### DATA SHOWN
-- start --
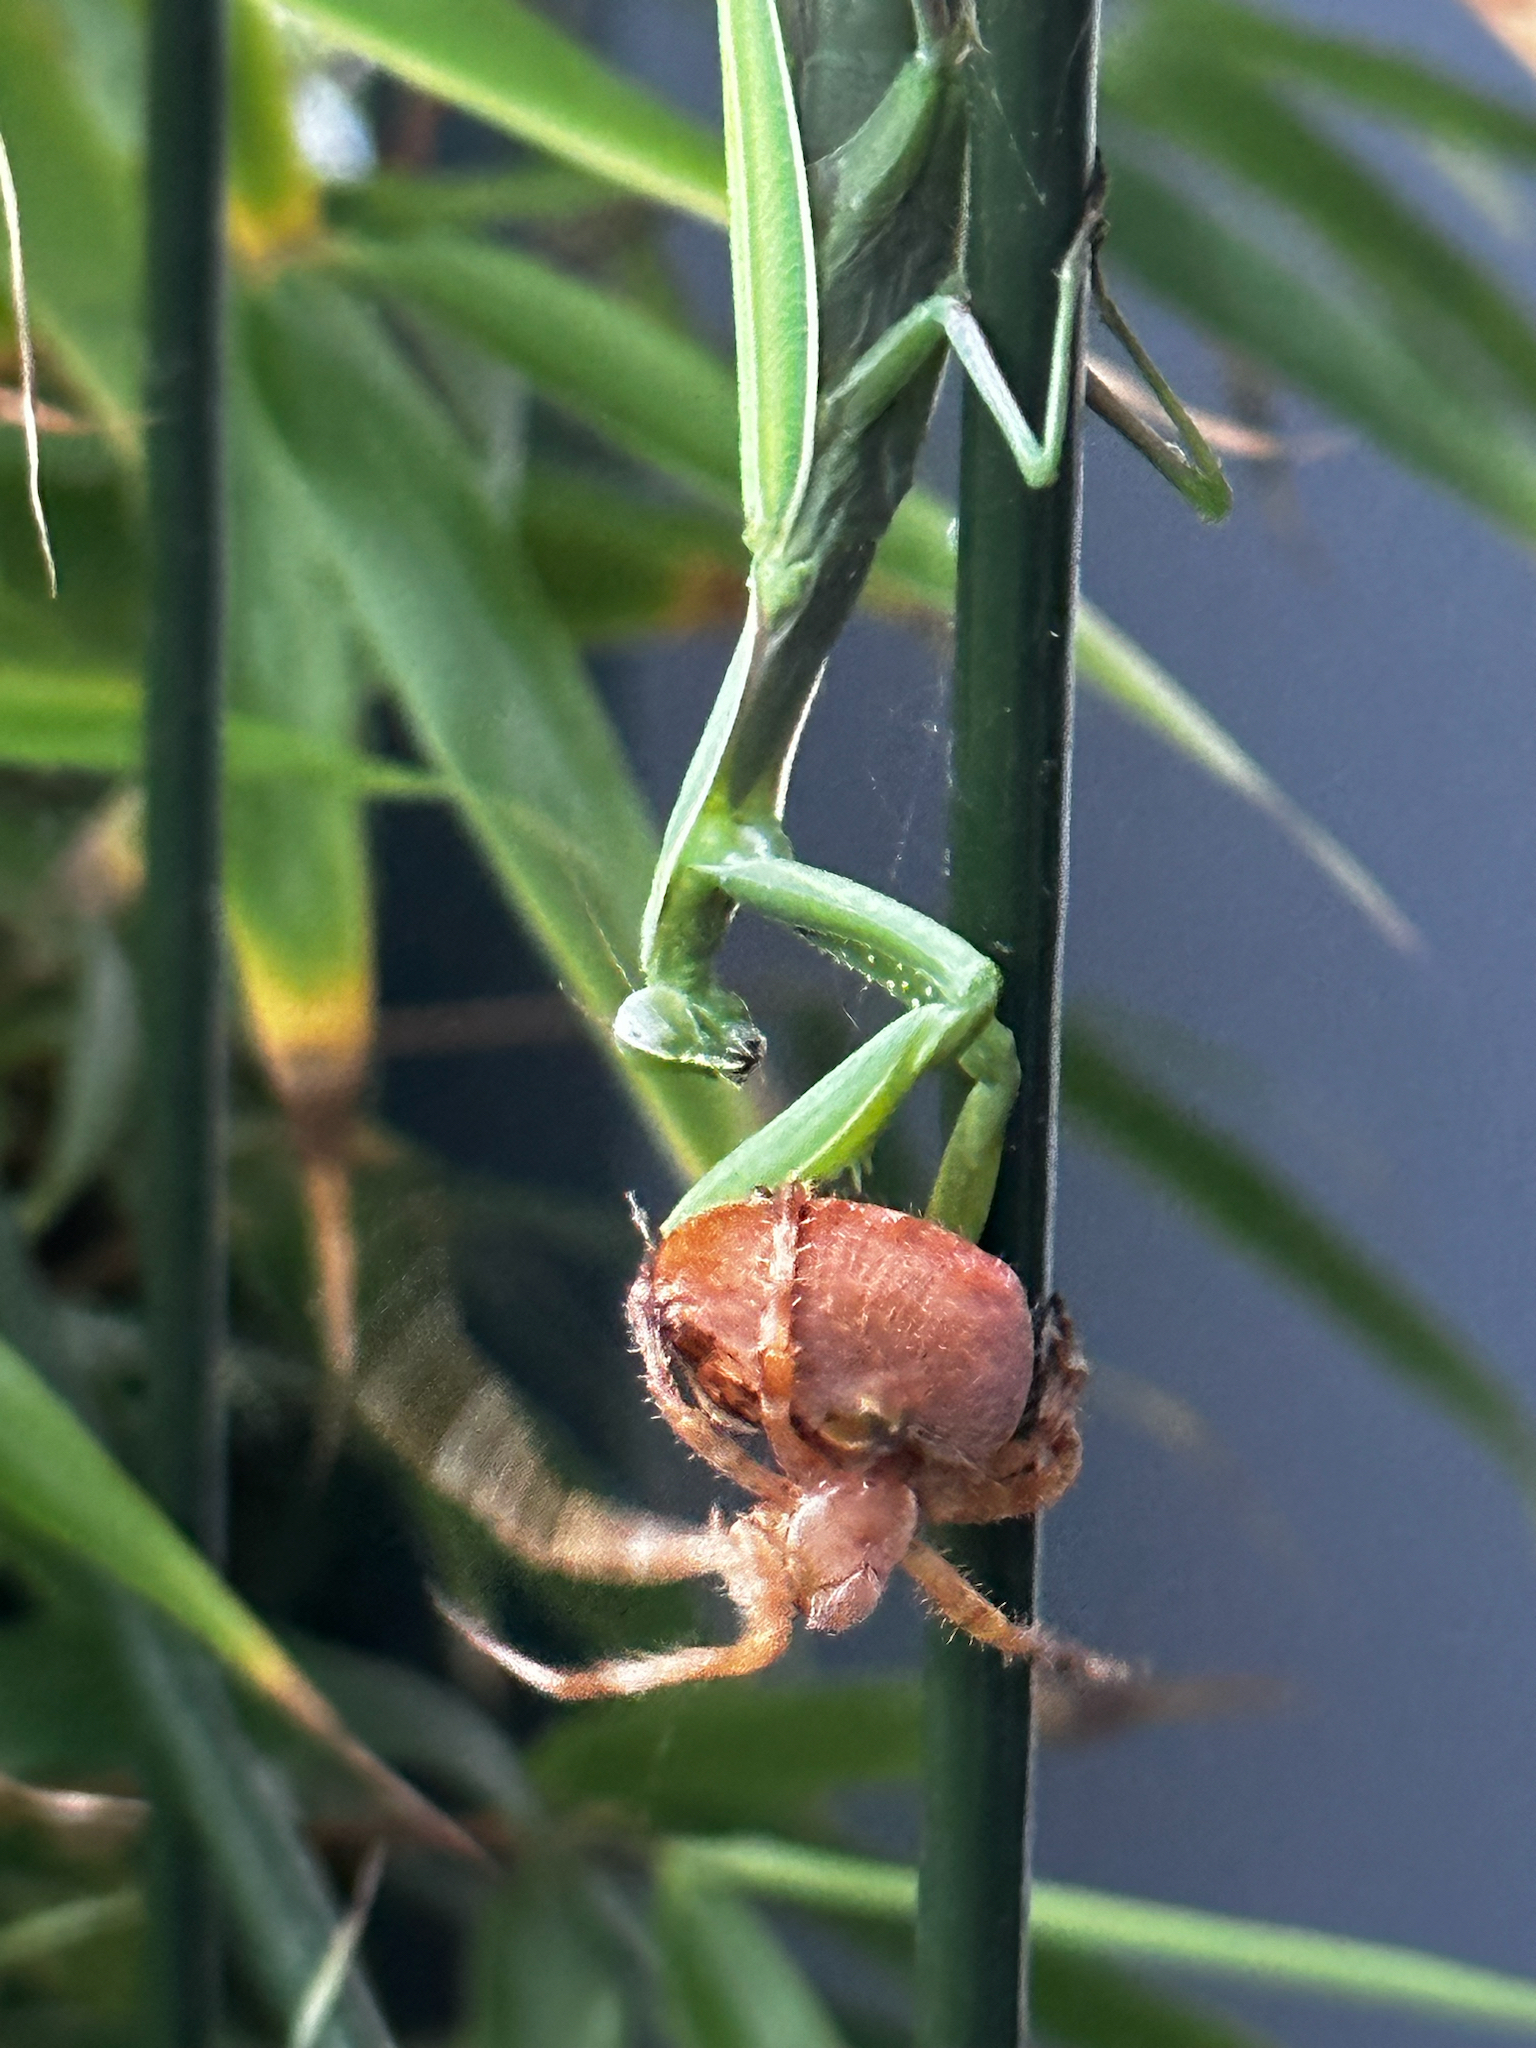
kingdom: Animalia
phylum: Arthropoda
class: Insecta
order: Mantodea
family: Mantidae
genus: Mantis
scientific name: Mantis religiosa
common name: Praying mantis
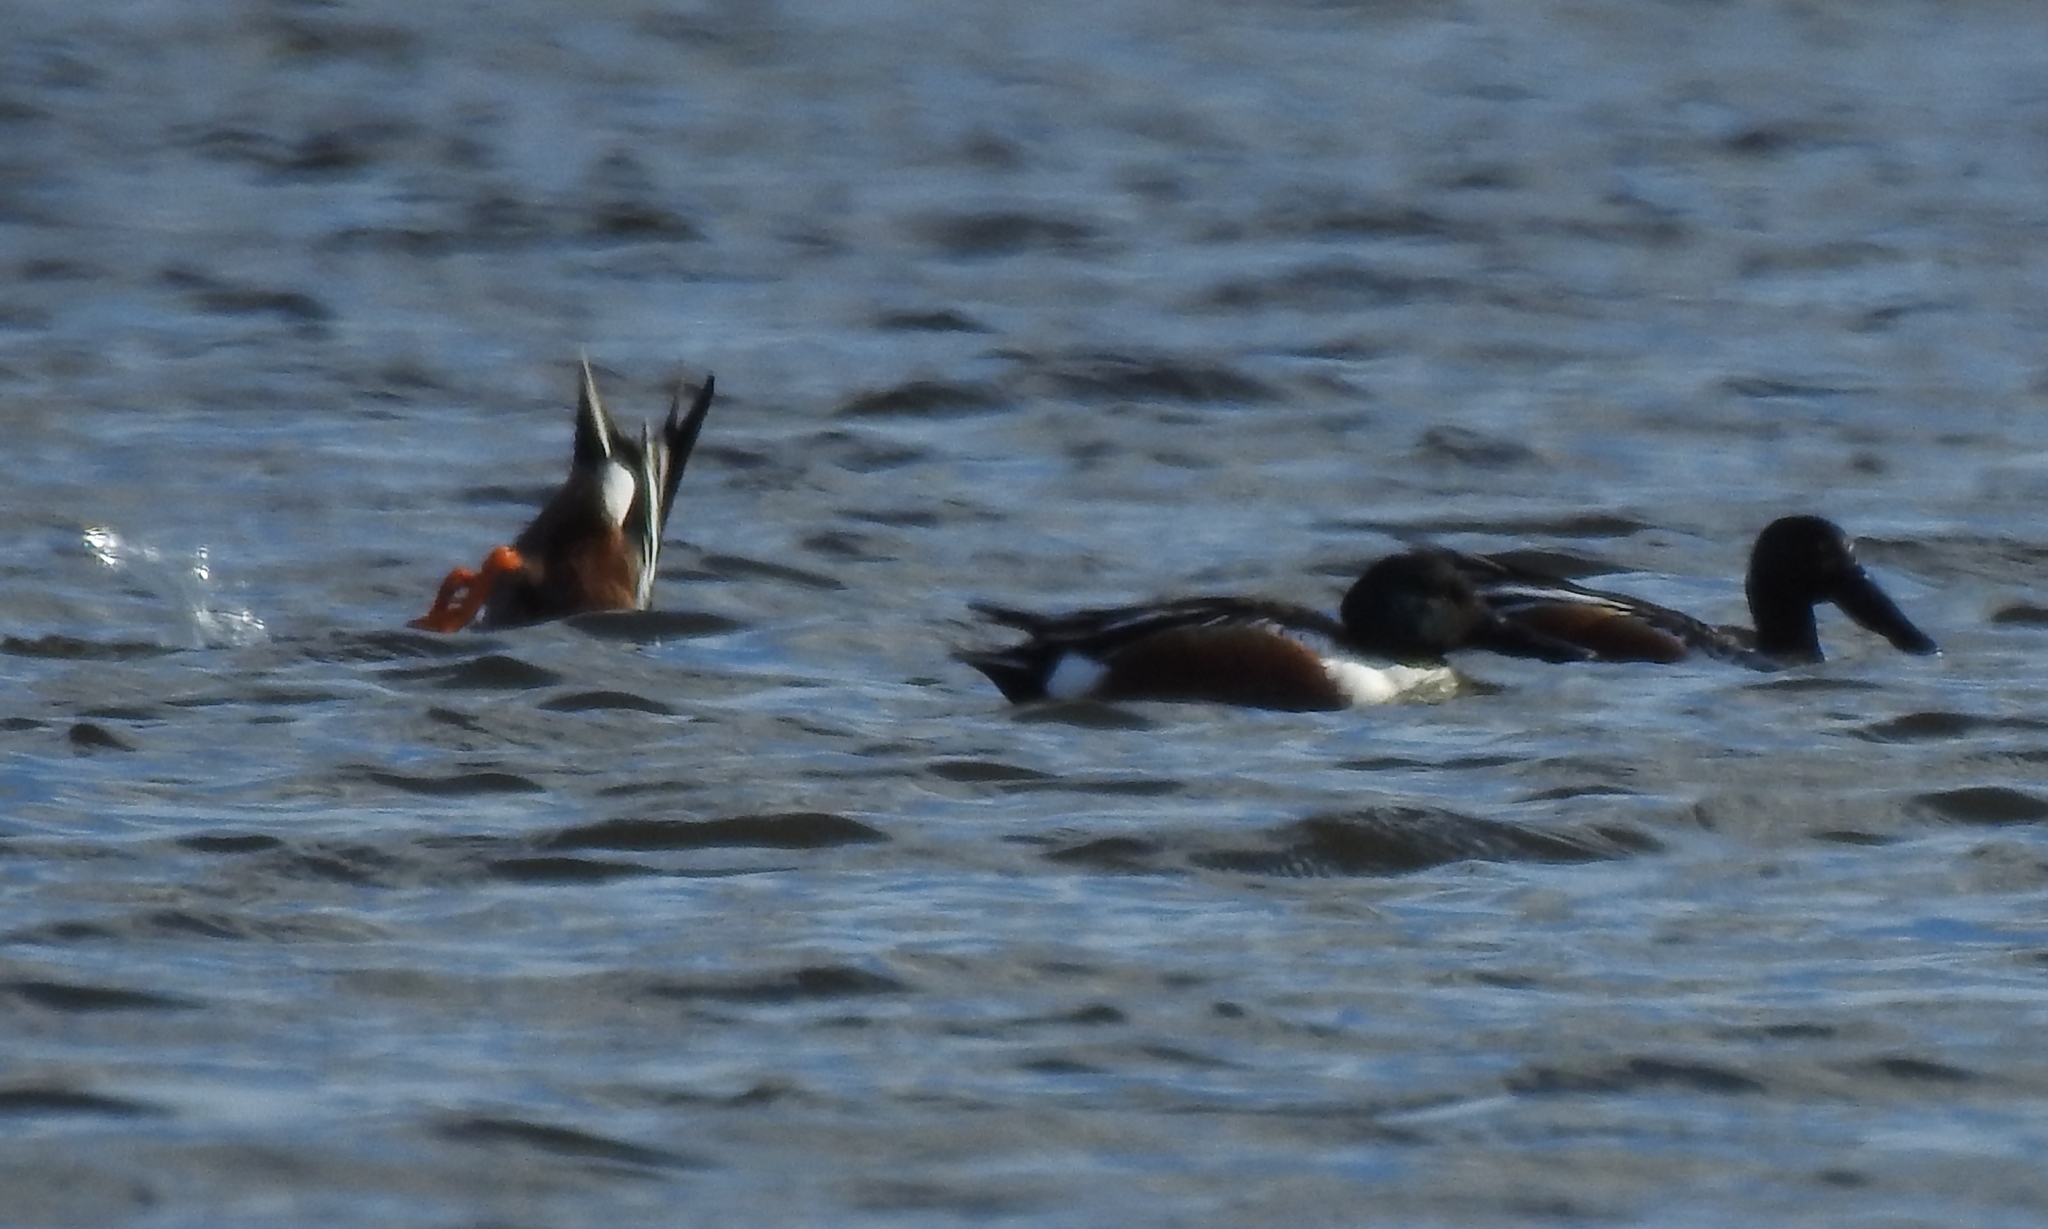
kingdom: Animalia
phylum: Chordata
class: Aves
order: Anseriformes
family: Anatidae
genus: Spatula
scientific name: Spatula clypeata
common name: Northern shoveler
-- end --
### TO DO
Copy every line of classification from the records above, kingdom through common name, without a single change. Leave the pictures out of your answer.

### CORRECT RESPONSE
kingdom: Animalia
phylum: Arthropoda
class: Insecta
order: Mantodea
family: Mantidae
genus: Mantis
scientific name: Mantis religiosa
common name: Praying mantis
kingdom: Animalia
phylum: Chordata
class: Aves
order: Anseriformes
family: Anatidae
genus: Spatula
scientific name: Spatula clypeata
common name: Northern shoveler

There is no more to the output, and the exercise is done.